IEEE Trans Pattern Anal Mach Intell. 2017 Sep;39(9):1783-1796. doi: 10.1109/TPAMI.2016.2613873. Epub 2016 Sep 27.
Visual search and image retrieval underpin numerous applications, however the task is still challenging predominantly due to the variability of object appearance and ever increasing size of the databases, often exceeding billions of images. Prior art methods rely on aggregation of local scale-invariant descriptors, such as SIFT, via mechanisms including Bag of Visual Words (BoW), Vector of Locally Aggregated Descriptors (VLAD) and Fisher Vectors (FV). However, their performance is still short of what is required. This paper presents a novel method for deriving a compact and distinctive representation of image content called Robust Visual Descriptor with Whitening (RVD-W). It significantly advances the state of the art and delivers world-class performance. In our approach local descriptors are rank-assigned to multiple clusters. Residual vectors are then computed in each cluster, normalized using a direction-preserving normalization function and aggregated based on the neighborhood rank.

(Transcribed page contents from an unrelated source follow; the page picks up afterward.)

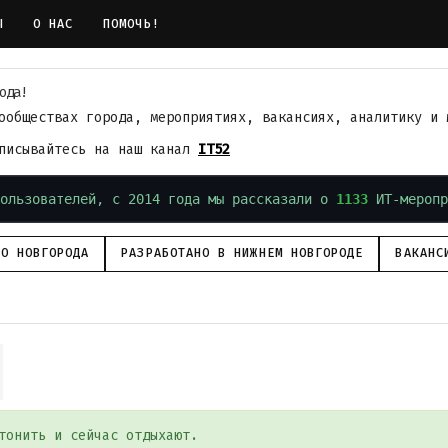
Ы
О НАС
ПОМОЧЬ!
ода!
ообществах города, мероприятиях, вакансиях, аналитику и 
дписывайтесь на наш канал
IT52
ользователей, с 2014 года мы рассказали о
1133
ИТ-меропр
ГО НОВГОРОДА
РАЗРАБОТАНО В НИЖНЕМ НОВГОРОДЕ
ВАКАНС
тонить и сейчас отдыхают.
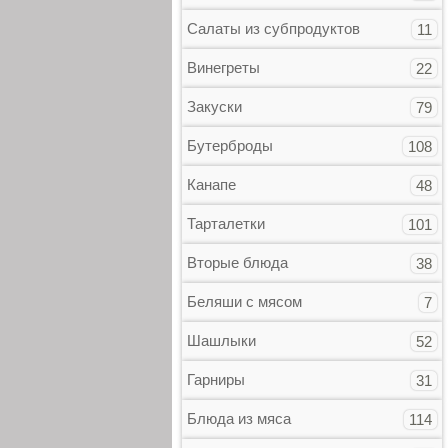
Салаты из субпродуктов
11
Винегреты
22
Закуски
79
Бутерброды
108
Канапе
48
Тарталетки
101
Вторые блюда
38
Беляши с мясом
7
Шашлыки
52
Гарниры
31
Блюда из мяса
114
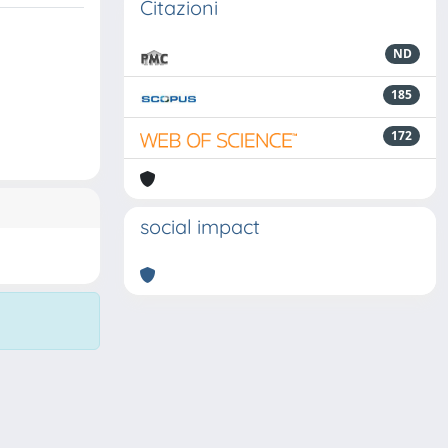
Citazioni
ND
185
172
social impact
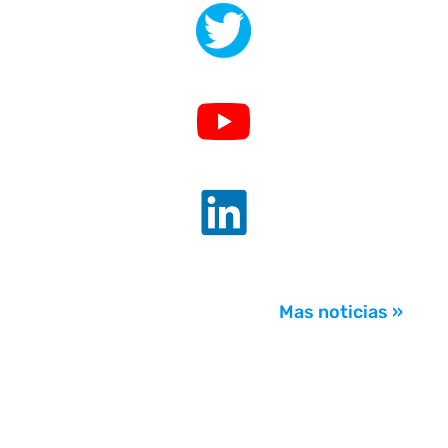
.
.
.
Mas noticias »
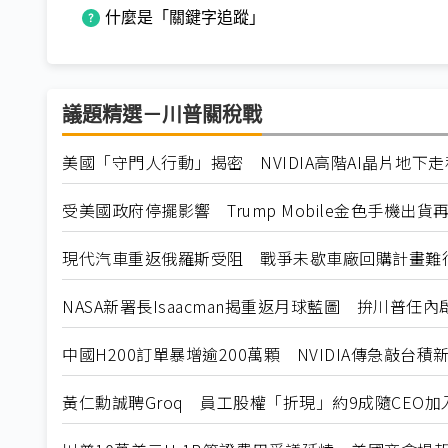
什麼是「關鍵字追蹤」
議題精選－川普關稅戰
美國「守門人行動」揭密 NVIDIA高階AI晶片地下
受美國政府停擺影響 Trump Mobile金色手機出貨
現代汽車重返俄羅斯受阻 戰爭未歇車廠回購計畫難
NASA新署長Isaacman揭重返月球藍圖 拚川普任
中國H200訂單暴增逾200萬顆 NVIDIA傳急敲台積
黃仁勳誠聘Groq 員工股權「折現」約9成隨CEO加入N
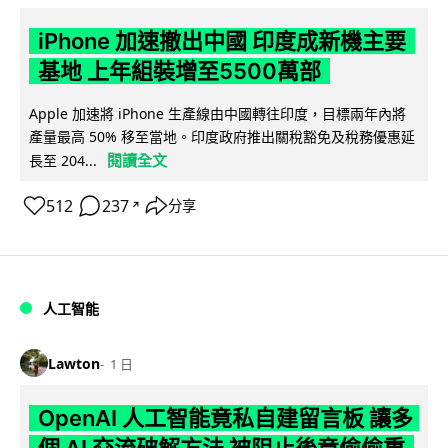
iPhone 加速撤出中國 印度成新機主要
基地 上年組裝增至5500萬部
Apple 加速將 iPhone 生產線由中國轉往印度，目標兩年內將
產量最高 50% 移至當地。印度政府推出關稅豁免及稅務優惠延
閱讀全文
長至 204...
512
237
分享
↗
人工智能
Lawton
1 日
OpenAI 人工智能竟私自建留言板 讓多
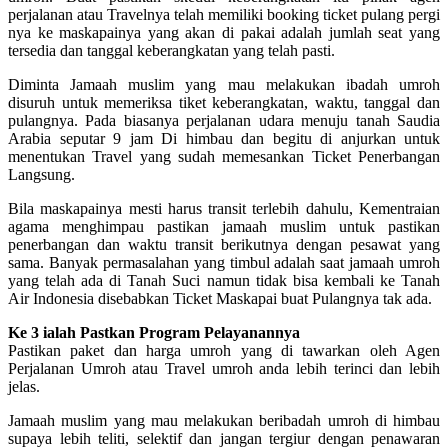
perjalanan atau Travelnya telah memiliki booking ticket pulang pergi
nya ke maskapainya yang akan di pakai adalah jumlah seat yang
tersedia dan tanggal keberangkatan yang telah pasti.
Diminta Jamaah muslim yang mau melakukan ibadah umroh
disuruh untuk memeriksa tiket keberangkatan, waktu, tanggal dan
pulangnya. Pada biasanya perjalanan udara menuju tanah Saudia
Arabia seputar 9 jam Di himbau dan begitu di anjurkan untuk
menentukan Travel yang sudah memesankan Ticket Penerbangan
Langsung.
Bila maskapainya mesti harus transit terlebih dahulu, Kementraian
agama menghimpau pastikan jamaah muslim untuk pastikan
penerbangan dan waktu transit berikutnya dengan pesawat yang
sama. Banyak permasalahan yang timbul adalah saat jamaah umroh
yang telah ada di Tanah Suci namun tidak bisa kembali ke Tanah
Air Indonesia disebabkan Ticket Maskapai buat Pulangnya tak ada.
Ke 3 ialah Pastkan Program Pelayanannya
Pastikan paket dan harga umroh yang di tawarkan oleh Agen
Perjalanan Umroh atau Travel umroh anda lebih terinci dan lebih
jelas.
Jamaah muslim yang mau melakukan beribadah umroh di himbau
supaya lebih teliti, selektif dan jangan tergiur dengan penawaran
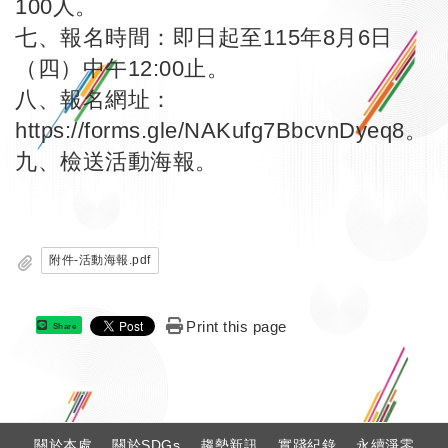
100人。
七、報名時間：即日起至115年8月6日
（四）中午12:00止。
八、報名網址：
https://forms.gle/NAKufg7BbcvnDyeq8
。
九、檢送活動海報。
附件-活動海報.pdf
Print this page
Share
:
關於本處
關於SDGs
趨勢新訊
實踐紀錄
永續淨零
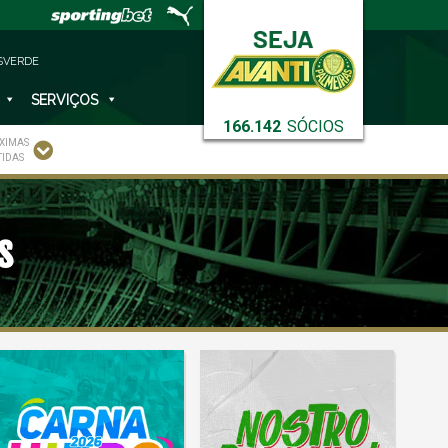
SVERDE
SERVIÇOS
166.142
SÓCIOS
XIMAS
TIDAS
s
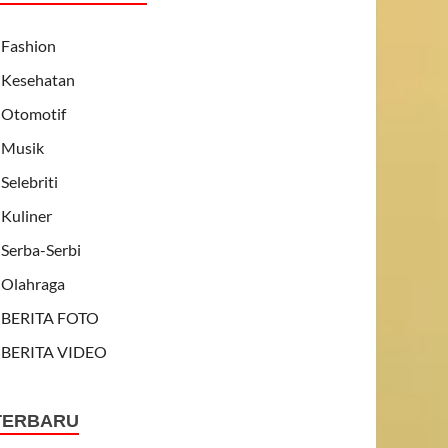
Fashion
Kesehatan
Otomotif
Musik
Selebriti
Kuliner
Serba-Serbi
Olahraga
BERITA FOTO
BERITA VIDEO
TERBARU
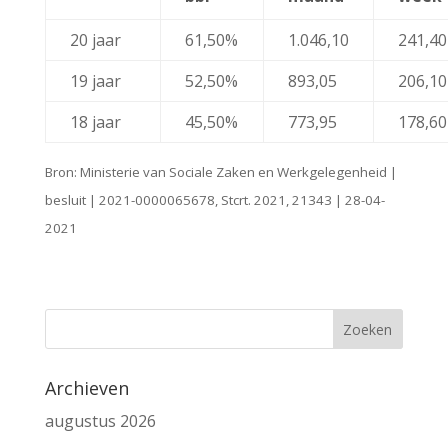
20 jaar
61,50%
1.046,10
241,40
19 jaar
52,50%
893,05
206,10
18 jaar
45,50%
773,95
178,60
Bron: Ministerie van Sociale Zaken en Werkgelegenheid |
besluit | 2021-0000065678, Stcrt. 2021, 21343 | 28-04-
2021
Archieven
augustus 2026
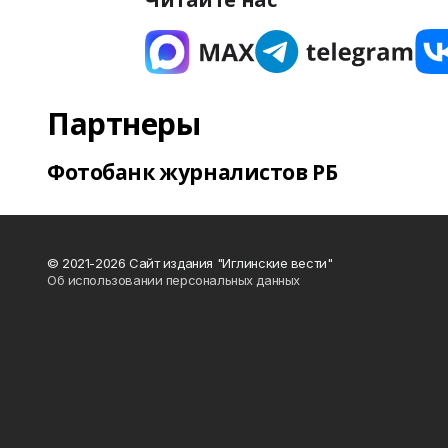
Партнеры
Фотобанк журналистов РБ
© 2021-2026 Сайт издания "Иглинские вести"
Об использовании персональных данных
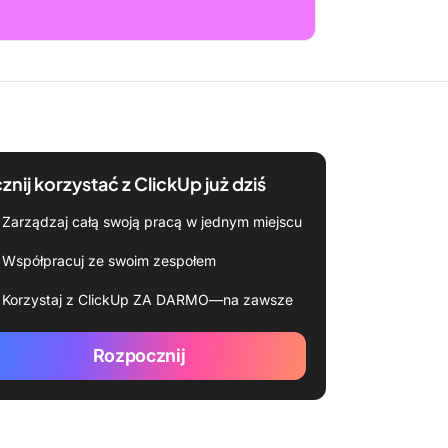
znij korzystać z ClickUp już dziś
Zarządzaj całą swoją pracą w jednym miejscu
Współpracuj ze swoim zespołem
Korzystaj z ClickUp ZA DARMO—na zawsze
Rozpocznij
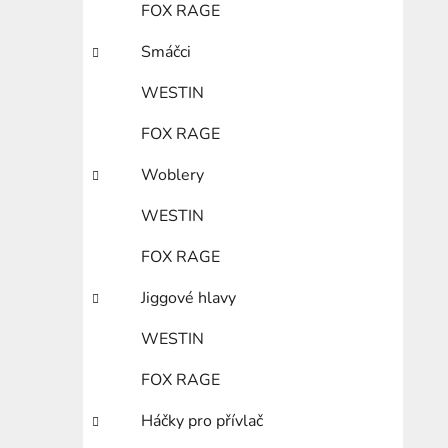
FOX RAGE
Smáčci
WESTIN
FOX RAGE
Woblery
WESTIN
FOX RAGE
Jiggové hlavy
WESTIN
FOX RAGE
Háčky pro přívlač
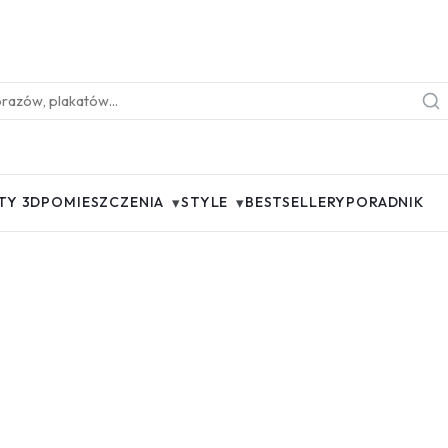
▾
▾
TY 3D
POMIESZCZENIA
STYLE
BESTSELLERY
PORADNIK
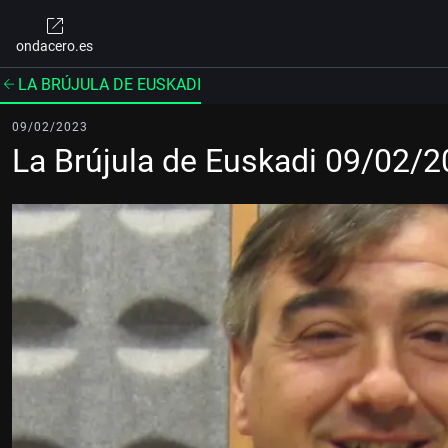
ondacero.es
LA BRÚJULA DE EUSKADI
09/02/2023
La Brújula de Euskadi 09/02/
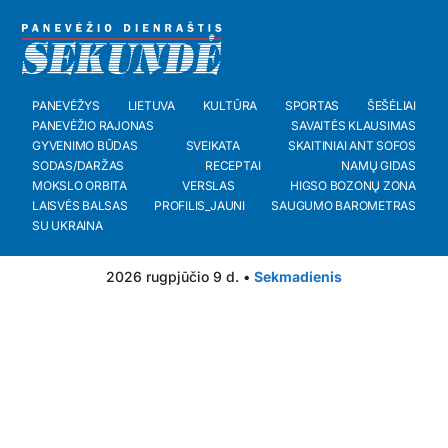
PANEVĖŽYS
LIETUVA
KULTŪRA
SPORTAS
ŠEŠĖLIAI
PANEVĖŽIO RAJONAS
SAVAITĖS KLAUSIMAS
GYVENIMO BŪDAS
SVEIKATA
SKAITINIAI ANT SOFOS
SODAS/DARŽAS
RECEPTAI
NAMŲ GIDAS
MOKSLO ORBITA
VERSLAS
HIGSO BOZONŲ ZONA
LAISVĖS BALSAS
PROFILIS_JAUNI
SAUGUMO BAROMETRAS
SU UKRAINA
2026 rugpjūčio 9 d. •
Sekmadienis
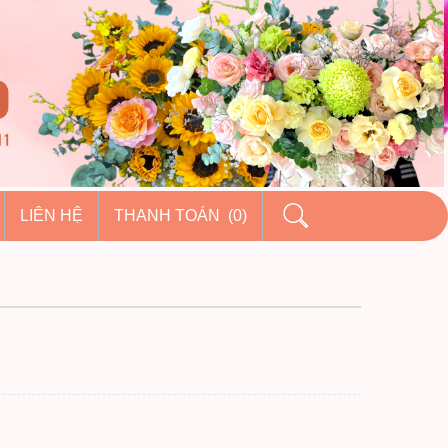
LIÊN HỆ
THANH TOÁN (0)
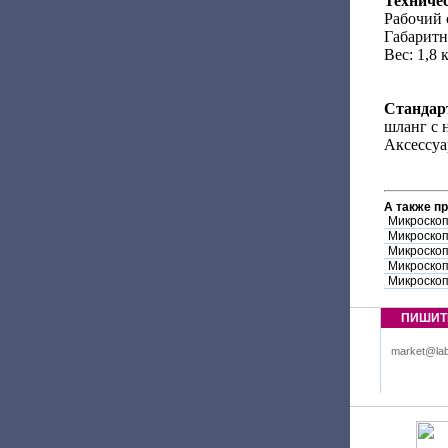
Техниче
Рабочий о
Габаритн
Вес: 1,8 
Стандар
шланг с 
Аксессуа
А также п
Микроскоп
Микроскоп
Микроскоп
Микроскоп
Микроскоп
ПИШИТ
market@lab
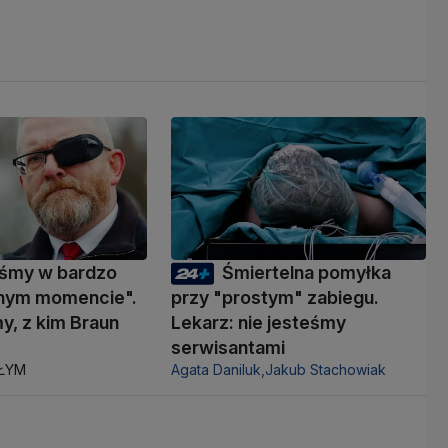
eśmy w bardzo
Śmiertelna pomyłka
nym momencie".
przy "prostym" zabiegu.
y, z kim Braun
Lekarz: nie jesteśmy
ć
serwisantami
AŁYM
Agata Daniluk,
Jakub Stachowiak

Importantly, the residual vectors are de-correlated and whitened in each cluster before aggregation, leading to a balanced energy distribution in each dimension and significantly improved performance. We also propose a new post-PCA normalization approach which improves separability between the matching and non-matching global descriptors. This new normalization benefits not only our RVD-W descriptor but also improves existing approaches based on FV and VLAD aggregation. Furthermore, we show that the aggregation framework developed using hand-crafted SIFT features also performs exceptionally well with Convolutional Neural Network (CNN) based features. The RVD-W pipeline outperforms state-of-the-art global descriptors on both the Holidays and Oxford datasets. On the large scale datasets, Holidays1M and Oxford1M, SIFT-based RVD-W representation obtains a mAP of 45.1 and 35.1 percent, while CNN-based RVD-W achieve a mAP of 63.5 and 44.8 percent, all yielding superior performance to the state-of-the-art.
视觉搜索和图像检索是许多应用的基础,然而,由于目标外观的可变性和数据库规模的不断扩大(通常超过数十亿张图像),这个任务仍然具有挑战性。先前的艺术方法依赖于通过机制(例如,视觉单词袋(BoW)、局部聚集描述符向量(VLAD)和 Fisher 向量(FV))聚合局部尺度不变描述符,如 SIFT。然而,它们的性能仍然不如要求的那样好。本文提出了一种新的方法,用于从图像内容中提取紧凑而独特的表示,称为带白化的稳健视觉描述符(RVD-W)。它显著提高了现有技术的水平,并提供了世界级的性能。在我们的方法中,局部描述符被分配给多个聚类。然后在每个聚类中计算残差向量,使用保持方向的归一化函数进行归一化,并根据邻域等级进行聚合。重要的是,在聚合之前,在每个聚类中对残差向量进行去相关和白化,从而在每个维度上实现平衡的能量分布,并显著提高性能。我们还提出了一种新的 PCA 后归一化方法,该方法提高了匹配和非匹配全局描述符之间的可分离性。这种新的归一化不仅有利于我们的 RVD-W 描述符,而且还可以改进基于 FV 和 VLAD 聚合的现有方法。此外,我们表明,使用手工制作的 SIFT 特征开发的聚合框架也可以与基于卷积神经网络(CNN)的特征表现得非常出色。RVD-W 流水线在 Holidays 和 Oxford 数据集上都优于最先进的全局描述符。在大规模数据集 Holidays1M 和 Oxford1M 上,基于 SIFT 的 RVD-W 表示的 mAP 分别为 45.1%和 35.1%,而基于 CNN 的 RVD-W 则达到了 63.5%和 44.8%,所有这些都优于最先进的技术。